Modulation of starch digestion for slow glucose release through "toggling" of activities of mucosal "alpha"-glucosidases

Authors: LEE, BYUNG-HOO - Purdue University; ESKANDARI, RAZIEH - Simon Fraser University; JONES, KYRA - University Of Waterloo; REDDY, KONGARA - Simon Fraser University; QUEZADA-CALVILLO, ROBERTO - Centro De Investigacion; NICHOLS, BUFORD - Children'S Nutrition Research Center (CNRC); ROSE, DAVID - University Of Waterloo; HAMAKER, BRUCE - Purdue University; PINTO, B. MARIO - Simon Fraser University

Submitted to: Journal of Biological Chemistry
Publication Type: Peer Reviewed Journal
Publication Acceptance Date: 6/28/2012
Publication Date: 7/31/2012
Citation: Lee, B., Eskandari, R., Jones, K., Reddy, K.R., Quezada-Calvillo, R., Nichols, B.L., Rose, D.R., Hamaker, B.R., Pinto, B. 2012. Modulation of starch digestion for slow glucose release through "toggling" of activities of mucosal "alpha"-glucosidases. Journal of Biological Chemistry. 287(38):31929-31938.

Interpretive Summary: Starch food products are normally digested to glucose by enzymes in the small intestine. Different enzymes exist that break the starch into different sized pieces before eventually digesting these pieces into single glucose molecules. In this study, we looked at the possibility of inhibiting certain starch enzymes as a strategy for the prevention and treatment of type 2 diabetes or pre-diabetes. Starch enzymes were individually measured in the presence of different enzyme inhibitors for their ability to digest starch pieces into glucose. For each of the enzymes, specific inhibitors were identified that could impair the release of glucose from starch. These results suggest that the digestion of dietary starch could be controlled by the selective use of inhibitors, thereby helping to regulate type 2 diabetes or pre-diabetes.
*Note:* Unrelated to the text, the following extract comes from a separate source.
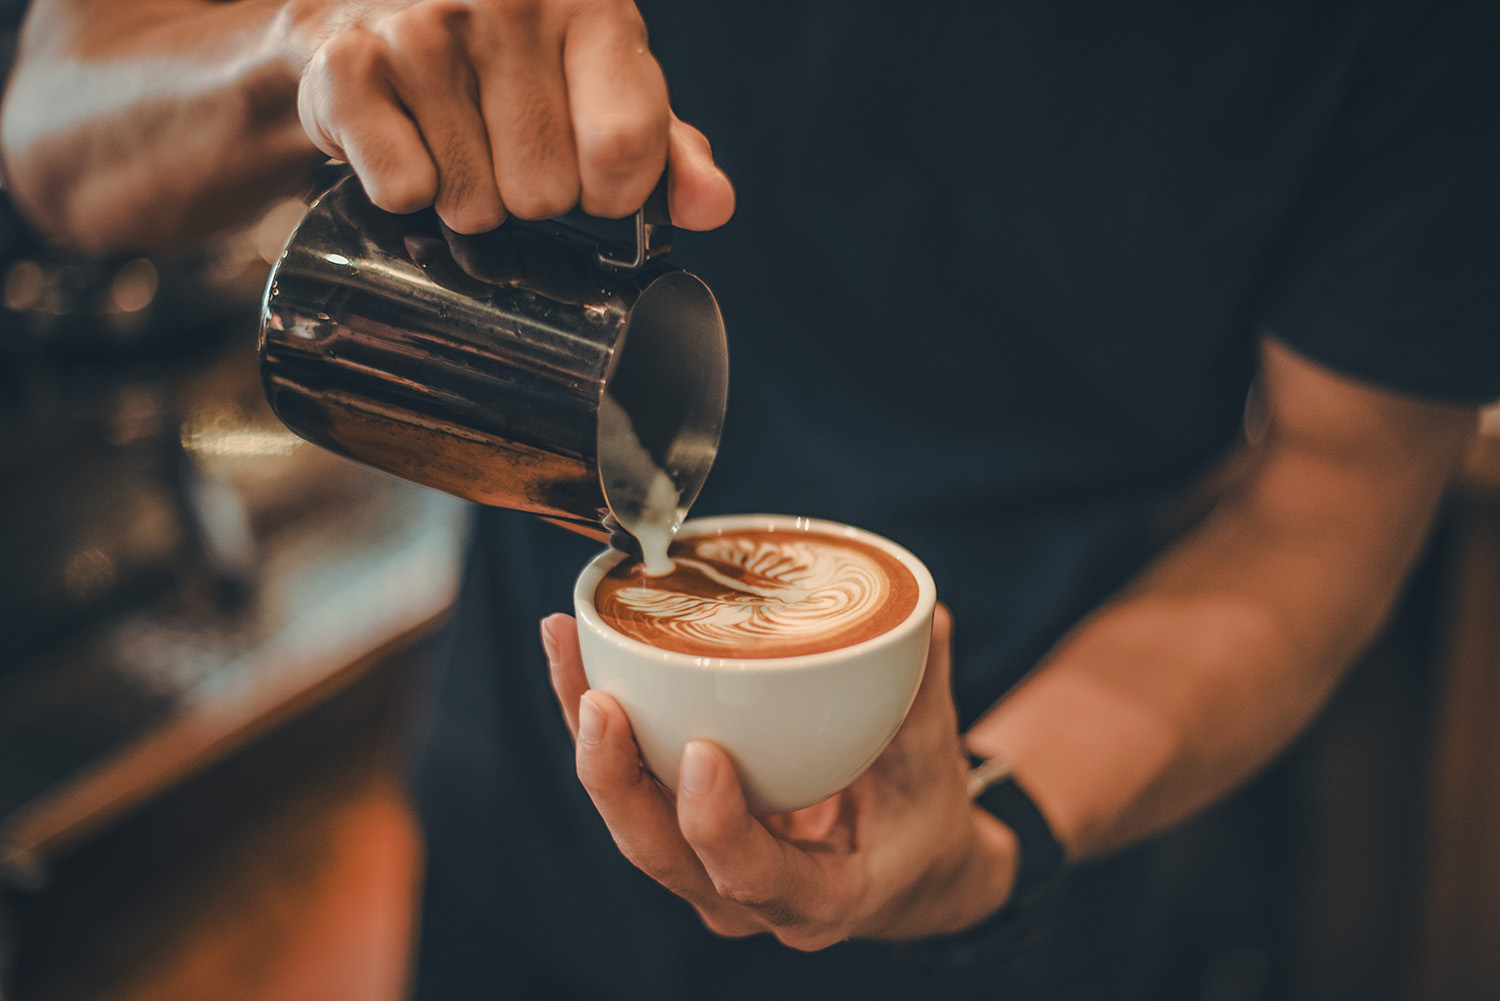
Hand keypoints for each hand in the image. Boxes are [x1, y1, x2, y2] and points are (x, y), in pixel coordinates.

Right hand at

Technical Abstract: Starch digestion involves the breakdown by alpha-amylase to small linear and branched malto-oligosaccharides, which are in turn hydrolyzed to glucose by the mucosal alpha-glucosidases, maltase-glucoamylase (MGAM) and sucrase-isomaltase (SI). MGAM and SI are anchored to the small intestinal brush-border epithelial cells, and each contains a catalytic N- and C-terminal subunit. All four subunits have alpha-1,4-exohydrolytic glucosidase activity, and the SI N-terminal subunit has an additional exo-debranching activity on the alpha-1,6-linkage. Inhibition of alpha-amylase and/or alpha-glucosidases is a strategy for treatment of type 2 diabetes. We illustrate here the concept of "toggling": differential inhibition of subunits to examine more refined control of glucogenesis of the alpha-amylolyzed starch malto-oligosaccharides with the aim of slow glucose delivery. Recombinant MGAM and SI subunits were individually assayed with alpha-amylolyzed waxy corn starch, consisting mainly of maltose, maltotriose, and branched alpha-limit dextrins, as substrate in the presence of four different inhibitors: acarbose and three sulfonium ion compounds. The IC(50) values show that the four alpha-glucosidase subunits could be differentially inhibited. The results support the prospect of controlling starch digestion rates to induce slow glucose release through the toggling of activities of the mucosal alpha-glucosidases by selective enzyme inhibition. This approach could also be used to probe associated metabolic diseases.